Czułem, że muszę się napić. Wciąż spychałem w głąb to wspomnienie o użyczeniu mi skrzydeł, o zaczarowaniu komety, aby skierować ją na Błękitną, zamieszkiwaną przez anioły. No i przez demony. Te brzydsze dinozaury.
- Nie martw się, uratowałeś nas przecież. Bóg stworzył. Przez omnipotencję zawiera w sobie wszystko. Dobro i Zło. Szkaradę i piękno. Tylko człowiek potrafi je rozróżnić, aby poddać się jednemu bądź drugiemu. Potrzebny był człowiek. Nie taki zwykły. Poeta.
Potrzebny był, aby stworzyć innych ludzi. Potrzebny był, aby określić Najwyższego i wyśnić jego kamienne tablice.
- Coś sobie przypominam. Uczyniliście mnie Aniołem Zagłady, sięgając poprzez czas. Mam za to podziękować? Za miliony śmierci? Dlaczego ja?
- Bo rozumiesz i kochasz, próbując tłamsić to uczucie. Syn Człowieczy mógł narodzić się tylko poprzez was, ludzi, przez Ciebie, Aniele Zagłady, Człowieku.

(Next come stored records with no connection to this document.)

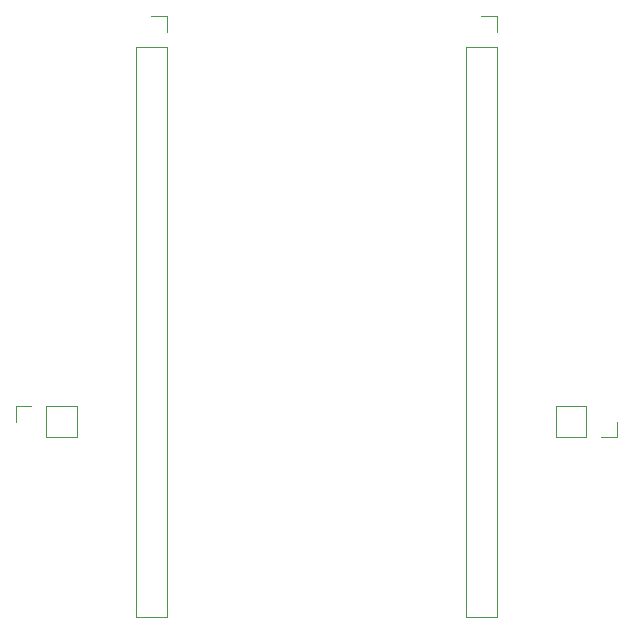
<source format=gbr>
%TF.GenerationSoftware,KiCad,Pcbnew,(5.1.9)-1*%
%TF.CreationDate,2021-12-10T02:02:44+09:00*%
%TF.ProjectId,pi-extend,70692d65-7874-4656-9e64-2e6b69636164,rev?*%
%TF.SameCoordinates,Original*%
%TF.FileFunction,Legend,Bot*%
%TF.FilePolarity,Positive*%
%FSLAX46Y46*%
G04 Gerber Fmt 4.6, Leading zero omitted, Abs format (unit mm)*
G04 Created by KiCad (PCBNEW (5.1.9)-1) date 2021-12-10 02:02:44*
%MOMM*%
%LPD*%
G01*
G04 APERTURE LIST*
%ADD10C,0.120000*%
G04 APERTURE END LIST*
D10*
%TO.C,J2*%
X150148600Y-77435400D02*
X148818600Y-77435400D01*
X150148600Y-78765400D02*
X150148600Y-77435400D01*
X150148600Y-80035400D02*
X147488600Y-80035400D01*
X147488600Y-80035400D02*
X147488600Y-128355400D01*
X150148600Y-80035400D02*
X150148600Y-128355400D01*
X150148600Y-128355400D02*
X147488600Y-128355400D01*
%TO.C,J3*%
X178088600Y-128355400D02*
X175428600Y-128355400D01*
X178088600Y-80035400D02*
X178088600Y-128355400D01*
X175428600Y-80035400D02*
X175428600Y-128355400D01*
X178088600Y-80035400D02*
X175428600Y-80035400D01*
X178088600Y-78765400D02*
X178088600Y-77435400D01*
X178088600Y-77435400D02*
X176758600Y-77435400D01*
%TO.C,J4*%
X137328600Y-110455400D02*
X137328600Y-111785400D01*
X138658600Y-110455400D02*
X137328600Y-110455400D01*
X139928600Y-110455400D02*
X139928600Y-113115400D01*
X139928600Y-113115400D02*
X142528600Y-113115400D01*
X139928600Y-110455400D02*
X142528600Y-110455400D01*
X142528600Y-110455400D02*
X142528600Y-113115400D01*
%TO.C,J5*%
X183048600Y-113115400D02*
X183048600Y-110455400D01*
X185648600Y-113115400D02*
X183048600Y-113115400D01*
X185648600Y-110455400D02*
X183048600Y-110455400D01*
X185648600Y-113115400D02*
X185648600Y-110455400D01*
X186918600Y-113115400D02*
X188248600Y-113115400D01*
X188248600Y-113115400D02*
X188248600Y-111785400D01*
%TD*%
M02*

</source>
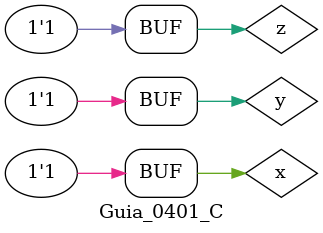
<source format=v>
/**
 * @file Guia_0401_C.v
 * @author 784778 - Wallace Freitas Oliveira (https://github.com/Olivwallace)
 * @brief Guia 04 Exercicio 01 - Arquitetura de Computadores I (PUC-Minas 1°/2023)
 * @date 03-03-2023
 */

`timescale 1ps/1ps
 `include "Guia_0401.v"

 module Guia_0401_C;
    reg x, y, z;
    wire s1;

    //Instanciamento
    QuestaoC QUESTAOC (s1, x, y, z);

    //Inicializacao de Valores
    initial begin
        x = 1'b0; y = 1'b0; z = 1'b0;
    end

    //Principal
    initial begin : main
        
        
        $display("Teste Guia_0401 - Expressao Booleana - C");
        
        //Questao C;
        $display("\nc) ( x' . y )' . z = S\n");
        
        //Monitoramento
        $display(" x  y  z |  S");
        $monitor("%2b %2b %2b | %2b", x, y, z, s1);


        //Sinalizacao
        #1 x=0; y=0; z=0; //0
        #1 x=0; y=0; z=1; //1
        #1 x=0; y=1; z=0; //2
        #1 x=0; y=1; z=1; //3
        #1 x=1; y=0; z=0; //4
        #1 x=1; y=0; z=1; //5
        #1 x=1; y=1; z=0; //6
        #1 x=1; y=1; z=1; //7
    end

 endmodule
</source>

- A więc z naszej randki nici? - mruknąłem. - Wciąż muszę sam stwarzać sobie anioły, kiedy nadejdą Święta.
Na chwilę ukazała swoją prawdziwą postać. Na poły jaszczurczą ze skrzydłami, jednakże piękną poza wszelkie gatunkowe określenie piękna. Zarzuciłem choinkę na plecy. Odszedłem, nie odwracając się.
Nie mam opłatka, ale w barku znajdzie się jakiś mocniejszy trunek.